__Work instructions__: Count the lines in the entries below that contain the string "scene". Reply with only that number.

__Dataset excerpts__:

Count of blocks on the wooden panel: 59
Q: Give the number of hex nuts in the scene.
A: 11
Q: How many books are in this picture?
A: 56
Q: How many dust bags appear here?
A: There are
---
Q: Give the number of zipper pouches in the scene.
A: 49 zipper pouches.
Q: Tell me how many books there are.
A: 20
...
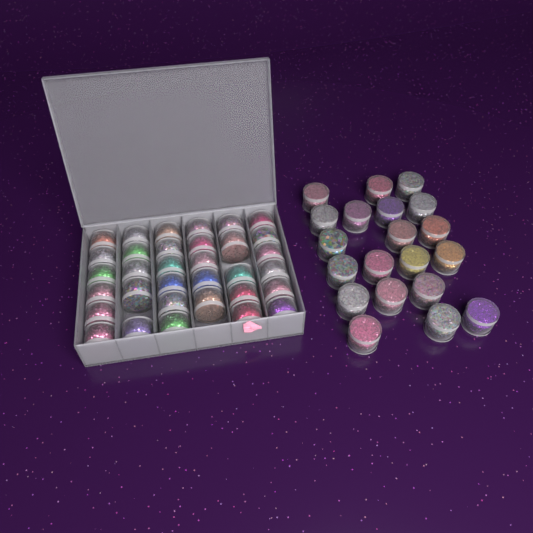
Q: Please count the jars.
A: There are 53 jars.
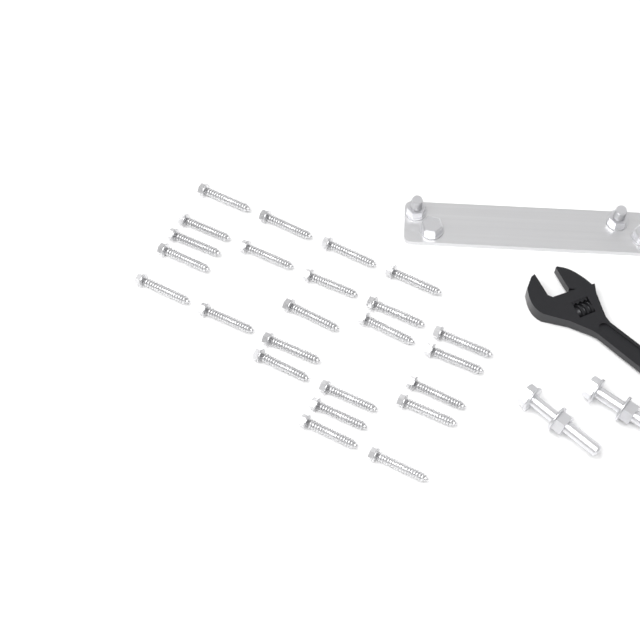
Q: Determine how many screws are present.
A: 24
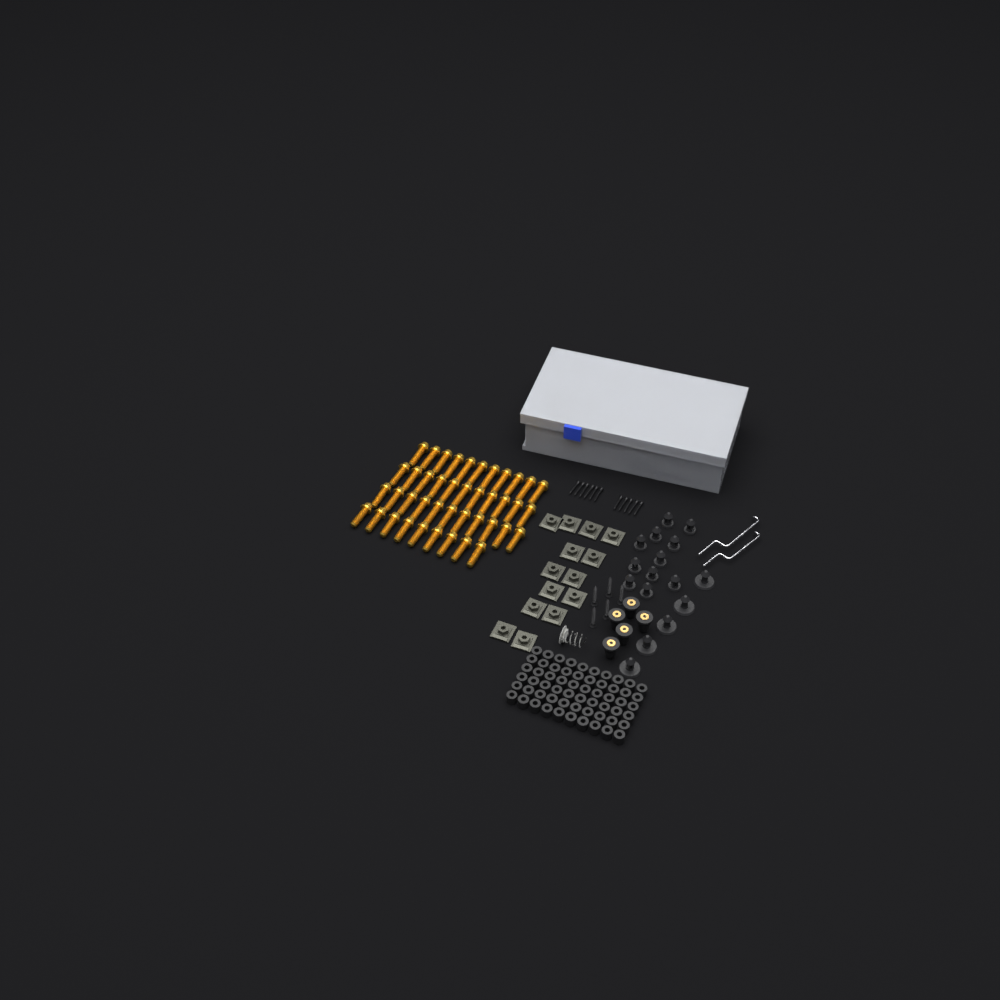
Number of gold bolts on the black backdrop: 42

__The output__: 2